Based on our review of the record, it is clear that, in conducting this
procurement, the contracting officer made multiple best value
determinations, consistently applying the same evaluation factors and
balancing those factors against IBP's price differentials, which ranged from
[deleted] to [deleted] and reflected additional daily costs between
[deleted] and [deleted per commissary. In situations such as this, some
incremental price differential must, of necessity, become the determining
factor for source selection.
Here, in responding to IBP's specific complaint that the contracting
officer's decision to award to Farmland in group 1 was inconsistent with her
decision to award to IBP in groups 3 and 4, it is clear that, in the
contracting officer's business judgment, payment of IBP's [deleted] price
premium, which amounted to additional daily costs of approximately [deleted]
per commissary, were warranted in groups 3 and 4, while, in her judgment,
IBP's higher [deleted] premium, which amounted to additional daily costs of
approximately [deleted] per commissary in group 1, were not. In light of her
consistent consideration of all the factors discussed above, we find no
basis to question that determination.
The protest is denied.
Anthony H. Gamboa
General Counsel
Notes
1. The solicitation called for proposals for a total of ten groups; however,
for reasons not at issue in this protest, a contract for the tenth group
(identified in the procurement documents as "group 7") was not awarded. The
solicitation also provided an opportunity to offer certain "optional" items.
Neither IBP nor Farmland submitted proposals for these items, and they are
not at issue in this protest.
2. The solicitation established four subfactors under each primary
evaluation factor. Under technical capability, the solicitation listed:
experience, quality control, distribution plan, and additional support.
Under past performance, the solicitation listed: quality of history,
timeliness of deliveries, customer satisfaction, and fill rates. RFP at 270.

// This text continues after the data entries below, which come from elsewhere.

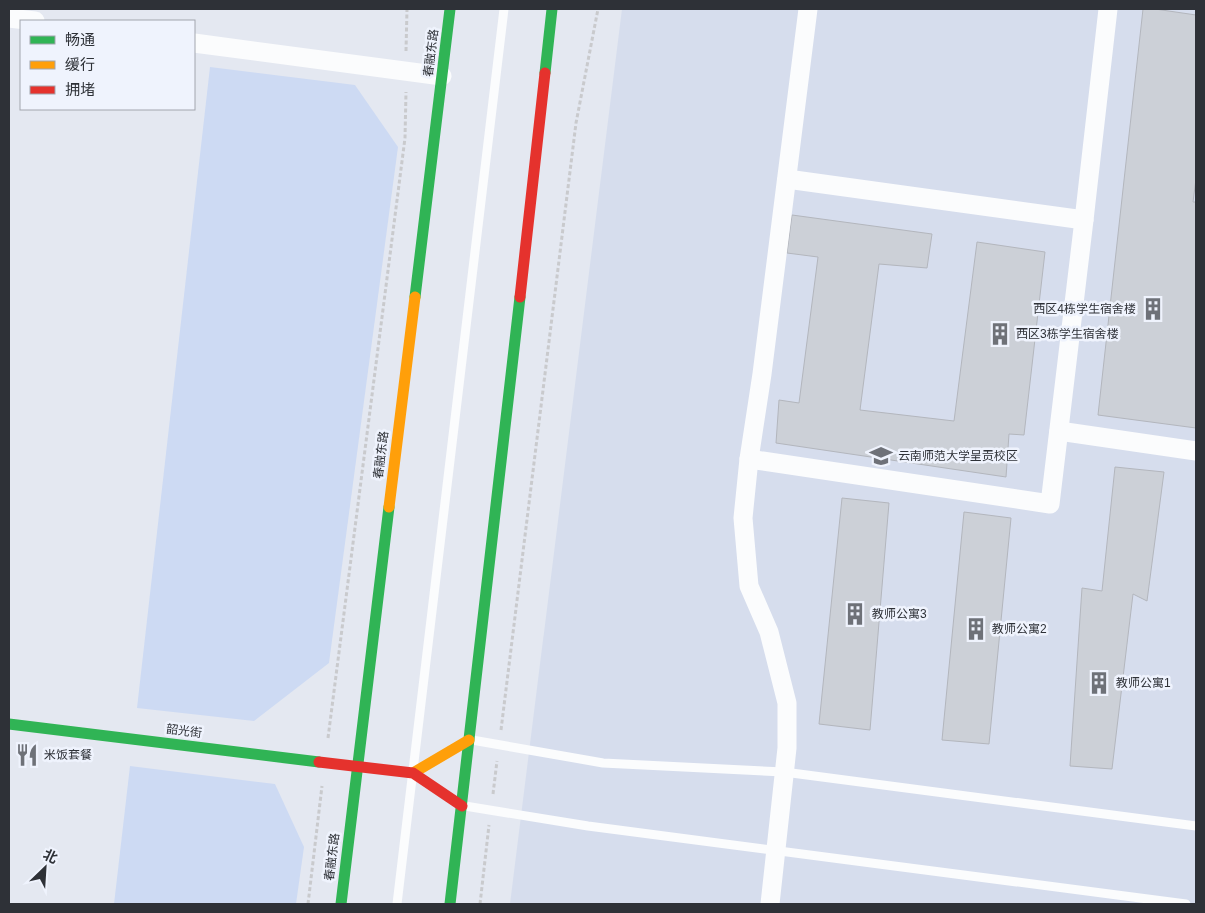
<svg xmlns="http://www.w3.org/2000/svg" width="1205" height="913" font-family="Helvetica,'Noto Sans SC',sans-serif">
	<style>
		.built { fill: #d6dded }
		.green { fill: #cddaf3 }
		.building { fill: #ccd0d7; stroke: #b3b6bd }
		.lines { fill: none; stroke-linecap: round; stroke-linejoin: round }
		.path { stroke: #c9cacd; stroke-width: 3; stroke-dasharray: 4 2.5; stroke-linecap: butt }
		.lane { stroke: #fbfcfd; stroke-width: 9 }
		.street { stroke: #fbfcfd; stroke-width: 19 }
		.fast { stroke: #30b455; stroke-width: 11 }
		.slow { stroke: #ff9f0a; stroke-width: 11 }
		.jam { stroke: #e5322d; stroke-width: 11 }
		.labels { text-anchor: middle; stroke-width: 5; stroke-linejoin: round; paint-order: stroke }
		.street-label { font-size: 12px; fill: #2e3137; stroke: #eff3fd }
		.poi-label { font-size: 12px; fill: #2e3137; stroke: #eff3fd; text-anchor: start }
	</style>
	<rect width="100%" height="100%" fill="#e4e8f1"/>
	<path class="built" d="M622,9H1196V904H510Z"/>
	<g class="green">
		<path d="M210,67L355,85L398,147L329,663L254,721L137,708Z"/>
		<path d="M130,766L275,784L304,847L296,904H114Z"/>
	</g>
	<g class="building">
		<path d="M1143,9H1155L1196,15V179L1193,202H1196V428L1098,415Z"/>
		<path d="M792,215L932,234L927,268L879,264L860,410L954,421L977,242L1045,252L1024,435L1009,434L1006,477L776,443L779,400L799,403L818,257L787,253Z"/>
		<path d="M1115,467L1164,472L1147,601L1133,594L1112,769L1070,766L1082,588L1102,591Z"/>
		<path d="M842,498L889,503L870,730L819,724Z"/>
		<path d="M964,512L1011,518L989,744L942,740Z"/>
	</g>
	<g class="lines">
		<g class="path">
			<path d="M406,51L407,9"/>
			<path d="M501,730L576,123L598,9"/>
			<path d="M328,738L405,138L406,92"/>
			<path d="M493,794L497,761"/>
			<path d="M308,904L322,786"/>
			<path d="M480,904L489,825"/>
		</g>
		<g class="lane">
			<path d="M472,740L603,763L784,772L1196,826"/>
			<path d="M465,806L588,826L1186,904"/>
			<path d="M397,904L504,9"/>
		</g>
		<g class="street">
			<path d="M9,18L35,21"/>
			<path d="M194,43L442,76"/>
			<path d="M787,179L1084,220L1108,9"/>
			<path d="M1059,431L1196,451"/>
			<path d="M749,459L1050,504L1084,220"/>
			<path d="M770,904L787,748V703L769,632L749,586L743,518L749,459L762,374L808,9"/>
		</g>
		<g class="fast">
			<path d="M545,73L552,9"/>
			<path d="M415,297L450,9"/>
			<path d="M9,724L319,762"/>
			<path d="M341,904L389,507"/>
			<path d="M450,904L520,297"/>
		</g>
		<g class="slow">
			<path d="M389,507L415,297"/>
			<path d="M413,773L469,740"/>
		</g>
		<g class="jam">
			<path d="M520,297L545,73"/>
			<path d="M319,762L413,773L462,806"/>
		</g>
	</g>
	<defs>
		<symbol id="building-bare" viewBox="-9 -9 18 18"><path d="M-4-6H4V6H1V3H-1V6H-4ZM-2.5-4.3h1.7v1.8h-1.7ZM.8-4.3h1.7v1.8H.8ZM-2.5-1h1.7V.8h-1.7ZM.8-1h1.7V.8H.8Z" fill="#6e7178" stroke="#eff3fd" stroke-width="2.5" paint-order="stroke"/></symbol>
		<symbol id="university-bare" viewBox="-9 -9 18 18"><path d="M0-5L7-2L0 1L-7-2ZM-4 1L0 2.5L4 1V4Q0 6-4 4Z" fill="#6e7178" stroke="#eff3fd" stroke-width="2.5" paint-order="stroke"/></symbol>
		<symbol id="restaurant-bare" viewBox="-9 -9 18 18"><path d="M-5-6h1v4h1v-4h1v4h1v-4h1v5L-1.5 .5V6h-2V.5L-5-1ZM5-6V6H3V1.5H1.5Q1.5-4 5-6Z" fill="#6e7178" stroke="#eff3fd" stroke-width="2.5" paint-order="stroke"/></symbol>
	</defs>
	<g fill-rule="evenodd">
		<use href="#building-bare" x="1137" y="293" width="32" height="32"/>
		<use href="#building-bare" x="984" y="318" width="32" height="32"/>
		<use href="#university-bare" x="865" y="440" width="32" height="32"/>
		<use href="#building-bare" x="839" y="598" width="32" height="32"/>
		<use href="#building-bare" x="960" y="613" width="32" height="32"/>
		<use href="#building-bare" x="1083" y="667" width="32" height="32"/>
		<use href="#restaurant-bare" x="11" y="739" width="32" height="32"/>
	</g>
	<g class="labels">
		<g class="street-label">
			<text transform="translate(431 53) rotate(-83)" y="4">春融东路</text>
			<text transform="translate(381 455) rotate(-83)" y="4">春融东路</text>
			<text transform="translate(184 731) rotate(7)" y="4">韶光街</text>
			<text transform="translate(332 857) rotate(-83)" y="4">春融东路</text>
		</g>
		<g class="poi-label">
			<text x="1136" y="313" text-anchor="end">西区4栋学生宿舍楼</text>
			<text x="1016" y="338">西区3栋学生宿舍楼</text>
			<text x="898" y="460">云南师范大学呈贡校区</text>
			<text x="872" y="618">教师公寓3</text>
			<text x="992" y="633">教师公寓2</text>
			<text x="1116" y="687">教师公寓1</text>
			<text x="44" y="759">米饭套餐</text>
		</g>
	</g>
	<rect width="1205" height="913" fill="none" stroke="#2e3137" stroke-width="20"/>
	<rect x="20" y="20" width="175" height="90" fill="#eff3fd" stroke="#a2a5ae"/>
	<rect x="30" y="36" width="25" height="8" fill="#30b455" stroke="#a2a5ae"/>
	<text x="65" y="45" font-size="15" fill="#2e3137">畅通</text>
	<rect x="30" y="61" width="25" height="8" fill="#ff9f0a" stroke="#a2a5ae"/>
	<text x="65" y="70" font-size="15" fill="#2e3137">缓行</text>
	<rect x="30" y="86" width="25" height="8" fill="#e5322d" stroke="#a2a5ae"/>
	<text x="65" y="95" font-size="15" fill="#2e3137">拥堵</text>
	<g transform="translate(45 868) rotate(25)" stroke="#eff3fd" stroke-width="4" paint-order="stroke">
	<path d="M0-4L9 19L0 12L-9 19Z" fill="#2e3137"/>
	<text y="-8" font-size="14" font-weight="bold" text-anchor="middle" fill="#2e3137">北</text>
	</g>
</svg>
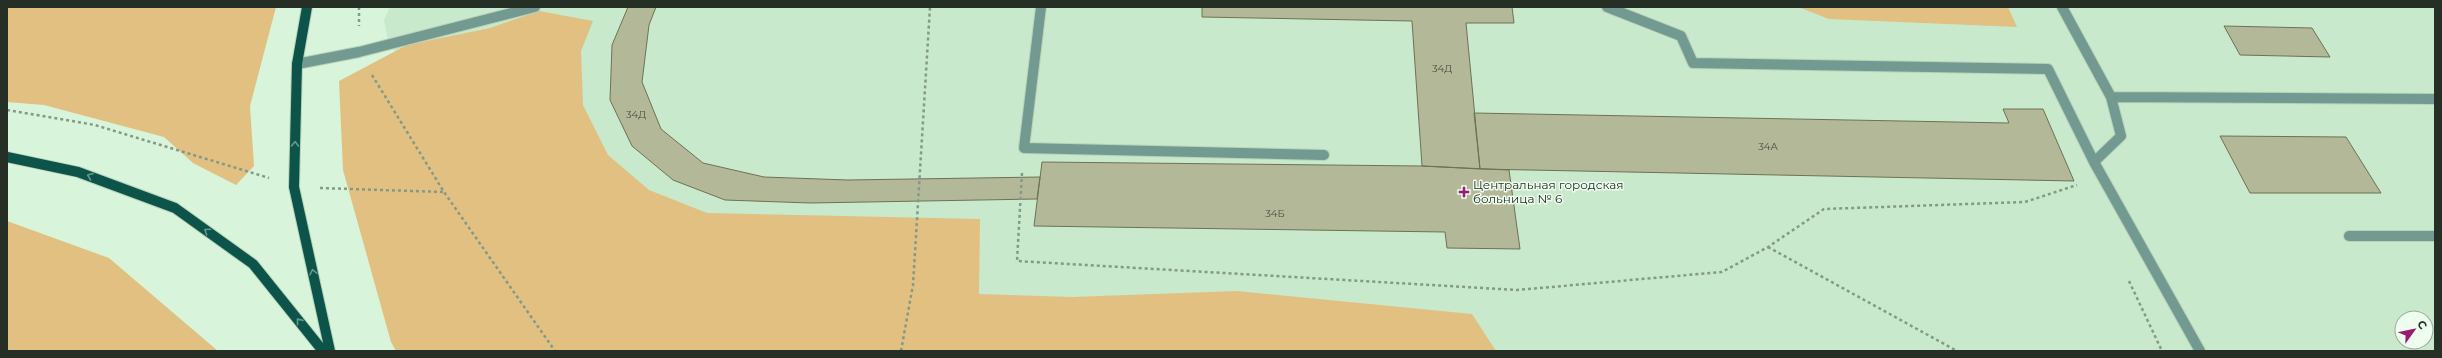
<svg xmlns="http://www.w3.org/2000/svg" width="2442" height="358" font-family="Montserrat,sans-serif">
<style>
.built{fill:#c8e9cb;fill-rule:evenodd}
.green{fill:#e1c082}
.building{fill:#b3b898;stroke:#6d7254}
.lines{fill:none;stroke-linecap:round;stroke-linejoin:round}
.minor-casing{stroke:#b8d1ba;stroke-width:12}
.major-casing{stroke:#b8d1ba;stroke-width:12}
.path{stroke:#859987;stroke-width:2.5;stroke-dasharray:3 3;stroke-linecap:butt}
.minor{stroke:#729a91;stroke-width:10}
.major{stroke:#0c5449;stroke-width:10}
.oneway{stroke:#66988b}
.poi-dot{fill:#9a1b71;stroke:#edfdee;stroke-width:1.5}
.labels{text-anchor:middle;stroke-width:3;stroke-linejoin:round;paint-order:stroke}
.number-label{font-size:10px;fill:#485142}
.poi-label{font-size:12px;fill:#252f26;stroke:#edfdee;text-anchor:start}
</style>
<rect width="100%" height="100%" fill="#d8f4da"/>
<path class="built" d="M390 7H2435V351H604L407 65 389 45 384 20ZM2402 318H2426V342H2402Z"/>
<path class="green" d="M7 7H276L250 106 254 166 236 185 193 163 164 137 44 105 7 102Z
M1798 7H2008L2017 27 1829 19Z
M539 11 593 21 581 51 583 105 608 155 649 190 707 213 980 219 979 294 1073 297 1237 291 1472 314 1496 351H396L391 342 343 170 339 81 407 45 490 28Z
M7 221 109 258 218 351H7Z"/>
<path class="building" d="M628 7H656L649 25 642 82 661 129 703 163 764 177 848 180 1040 177 1037 199 810 203 725 200 673 180 632 146 610 100 612 45Z
M1202 7H1512L1514 23H1466L1480 169 1422 166 1412 21 1202 17Z
M2224 26 2312 28 2330 57 2240 55Z
M2003 109H2043L2074 181 1480 169 1474 113 2009 123Z
M2220 136 2346 137 2381 193H2250Z
M1042 162 1422 166 1509 170 1520 249 1447 248 1445 232 1034 226Z"/>
<g class="lines">
<defs>
<path id="minor" d="M1041 7 1024 148 1324 155
M1607 7 1681 36 1693 63 2048 69 2094 162 2200 351
M2062 7 2111 97 2121 136 2094 162
M297 64 359 52 535 7
M2111 97 2435 99
M2349 236H2435"/>
<path id="major" d="M307 7 297 64 294 187 330 351
M7 157 78 172 175 208 253 264 323 351"/>
</defs>
<use href="#minor" class="minor-casing"/>
<use href="#major" class="major-casing"/>
<path class="path" d="M359 7V26
M372 75 444 192 555 351
M7 110 95 125 269 178
M1022 173 1017 261 1517 290 1722 272 1768 247 1824 209 2025 202 2077 185
M320 188 444 192
M1768 247 1957 351
M2129 281 2162 351
M901 351 913 285 930 7"/>
<use href="#minor" class="minor"/>
<use href="#major" class="major"/>
</g>
<defs><path id="oneway-chevron" d="M-2-3.5L2.5 0L-2 3.5" fill="none" stroke-width="1.6" stroke-linecap="round" stroke-linejoin="round"/></defs>
<g class="oneway">
<use href="#oneway-chevron" transform="translate(295 144) rotate(-89)"/>
<use href="#oneway-chevron" transform="translate(90 176) rotate(-159)"/>
<use href="#oneway-chevron" transform="translate(207 231) rotate(-145)"/>
<use href="#oneway-chevron" transform="translate(313 272) rotate(-102)"/>
<use href="#oneway-chevron" transform="translate(299 321) rotate(-129)"/>
</g>
<path class="poi-dot" d="M1462 186h4v4h4v4h-4v4h-4v-4h-4v-4h4z"/>
<g class="labels">
<g class="number-label">
<text x="1442" y="72">34Д</text>
<text x="636" y="118">34Д</text>
<text x="1768" y="150">34А</text>
<text x="1275" y="217">34Б</text>
</g>
<g class="poi-label">
<text x="1473" y="189">Центральная городская<tspan x="1473" dy="14">больница № 6</tspan></text>
</g>
</g>
<rect width="2442" height="358" fill="none" stroke="#252f26" stroke-width="16"/>
<g transform="translate(2414 330) rotate(57)"><circle r="19" fill="#edfdee" stroke="#9dab9e"/>
<path d="M0-3L7 15L0 10L-7 15Z" fill="#9a1b71"/>
<text y="-6" font-size="11" font-weight="bold" text-anchor="middle" fill="#252f26">С</text>
</g>
</svg>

3. Proposals were also submitted by several other offerors. Ultimately, the
other offerors competing for the contracts at issue here either withdrew or
were eliminated from the competition.
4. We independently calculated the percentage of IBP's price premium by
dividing the premium for each group by Farmland's evaluated price for that
group and rounding to the nearest tenth of a percentage point.
5. As noted above, the solicitation provided that the two non-price factors,
technical capability and past performance, were "equally important." RFP at
270.
6. The solicitation established that quality history and timeliness of
delivers were more important than customer satisfaction and fill rates.
7. IBP makes a similar argument with regard to group 10, based on the
assertion that IBP's price advantage for that group was also only
[deleted]--and, thus, lower than the [deleted] advantage for groups 3 and 4.
As shown in the price table earlier in this decision, our review of the
record establishes that, in fact, IBP's evaluated price for group 10 was
[deleted] higher than Farmland's evaluated price.
8. In documenting her decision for group 1, the contracting officer refers
to a [deleted] price differential, while the record indicates that IBP's
price premium for group 1 was actually [deleted]. Since the record indicates
that IBP's actual premium was even higher than reflected in the source
selection document, we do not view the apparent error as prejudicing IBP.